El intervalo que separa a unos de otros es ineliminable. Asimismo, refuerza nuestra idea el detalle de los nombres escogidos por el autor: “Alana” en la Biblia y “Osiris” en la mitología egipcia, evocan, respectivamente, alusiones a la armonía y la eternidad. La orientación de los gatos, que debería ser brújula de todo psicoanálisis, es la orientación hacia lo que no cesa de permanecer inaccesible.  

Para concluir, volvamos al comienzo. La castración que se trata de asumir en el recorrido de un análisis comporta múltiples y diversas dimensiones, que sin embargo están articuladas, pues todas ellas confluyen en un denominador común: un sistemático proceso de depuración del sentido anquilosado que habilite al sujeto a acceder al acto. ¿Por qué este estado del sentido se opone al acto? Porque el acto por definición comporta un cambio de posición subjetiva, algo se altera de la posición del sujeto en este pasaje que el acto abre en el devenir. El sentido con el que espontáneamente los seres hablantes se alimentan suele renegar de la castración, alimenta el narcisismo y rechaza la alteridad. Quiere más de lo mismo, y lo quiere sin cesar. ¿Qué lugar para los fragmentos que no encajan en una totalidad coherente, cerrada sobre sí? ¿Qué lugar para la oportunidad y el encuentro? Lo mucho o poco que se consienta a lo que no encaja, a lo que no puede sino permanecer en la opacidad, será acaso lo que permita a un sujeto tener mayor o menor apertura a la contingencia. Señalemos dos tendencias opuestas: una pendiente que insiste siempre idéntica a sí misma, procurando infructuosamente hacer Uno con el Otro, es la que conserva un anhelo de fusión –es imposible, ya lo sabemos, dado que el Otro no existe, pero nada impide la ingratitud de pasar la vida intentándolo–. La otra dirección es la de un análisis: que en la reducción de los semblantes que aprisionan al sujeto logra despejar un real –siempre éxtimo–, singular, del cual pueda servirse; y de esta manera, desde lo radicalmente Uno, su diferencia absoluta, soledad irreductible, dirigirse a lo que siempre permanecerá Otro.

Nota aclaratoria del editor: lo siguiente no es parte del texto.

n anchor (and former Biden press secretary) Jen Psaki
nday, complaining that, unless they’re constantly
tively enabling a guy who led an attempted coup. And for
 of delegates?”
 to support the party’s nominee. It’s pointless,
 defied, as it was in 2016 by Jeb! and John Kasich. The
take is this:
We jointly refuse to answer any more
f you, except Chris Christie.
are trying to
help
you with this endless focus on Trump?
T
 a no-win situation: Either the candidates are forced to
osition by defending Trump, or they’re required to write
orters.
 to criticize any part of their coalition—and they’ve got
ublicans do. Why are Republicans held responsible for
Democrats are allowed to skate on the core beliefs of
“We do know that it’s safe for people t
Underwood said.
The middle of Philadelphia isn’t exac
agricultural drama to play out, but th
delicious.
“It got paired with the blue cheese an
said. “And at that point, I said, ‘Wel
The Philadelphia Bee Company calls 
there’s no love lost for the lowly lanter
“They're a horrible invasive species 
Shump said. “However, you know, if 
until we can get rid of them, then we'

Ese intervalo entre el Uno y lo Otro, intervalo infranqueable, es un real a conquistar, y no será de una vez y para siempre, sino que requiere un permanente irle en contra a esa tendencia insidiosa del sujeto de cerrarse sobre sí.

Es el intervalo de la vida. También el intervalo de un nuevo amor. Ese que permite resguardar aquello que merece permanecer oculto, ese que al comienzo advertimos que debemos custodiar.


Cuando miro en mi corazón, contemplo una estación que no comprendo. Es una serie de estados dispares en los que mi pasado no está muy interesado. Tal indiferencia hacia mí en el centro de mí mismo, luego de haber angustiado, destruye la angustia y comunica una premura.

Pascal Quignard – Sobre lo anterior  


Presentado en “Tres contra uno”, el 22 de agosto de 2020, en la plataforma Zoom.